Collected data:
==========

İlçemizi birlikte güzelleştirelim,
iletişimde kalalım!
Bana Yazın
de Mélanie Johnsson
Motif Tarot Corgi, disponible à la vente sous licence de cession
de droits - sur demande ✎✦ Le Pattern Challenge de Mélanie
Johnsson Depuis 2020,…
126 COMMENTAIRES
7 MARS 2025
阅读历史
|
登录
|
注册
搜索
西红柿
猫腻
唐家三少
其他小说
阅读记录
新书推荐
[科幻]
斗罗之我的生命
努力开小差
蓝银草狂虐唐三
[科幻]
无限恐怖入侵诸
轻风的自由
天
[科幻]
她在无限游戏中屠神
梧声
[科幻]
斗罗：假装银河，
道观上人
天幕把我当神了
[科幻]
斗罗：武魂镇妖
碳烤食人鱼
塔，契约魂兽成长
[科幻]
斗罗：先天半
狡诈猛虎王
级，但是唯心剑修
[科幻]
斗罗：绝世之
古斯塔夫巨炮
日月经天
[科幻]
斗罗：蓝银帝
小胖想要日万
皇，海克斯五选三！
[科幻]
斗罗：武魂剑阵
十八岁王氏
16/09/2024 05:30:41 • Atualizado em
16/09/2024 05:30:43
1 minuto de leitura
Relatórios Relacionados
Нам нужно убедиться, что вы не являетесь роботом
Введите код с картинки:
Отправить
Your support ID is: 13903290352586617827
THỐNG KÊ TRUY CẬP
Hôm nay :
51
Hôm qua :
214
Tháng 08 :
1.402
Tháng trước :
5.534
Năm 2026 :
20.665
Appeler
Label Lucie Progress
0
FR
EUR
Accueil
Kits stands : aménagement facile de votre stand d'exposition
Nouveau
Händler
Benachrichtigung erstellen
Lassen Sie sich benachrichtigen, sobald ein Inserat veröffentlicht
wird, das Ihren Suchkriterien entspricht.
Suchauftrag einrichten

==========

### Required action
Please return every line in the data that includes the string "Johnsson".

### Output for this exercise
de Mélanie Johnsson
Johnsson Depuis 2020,…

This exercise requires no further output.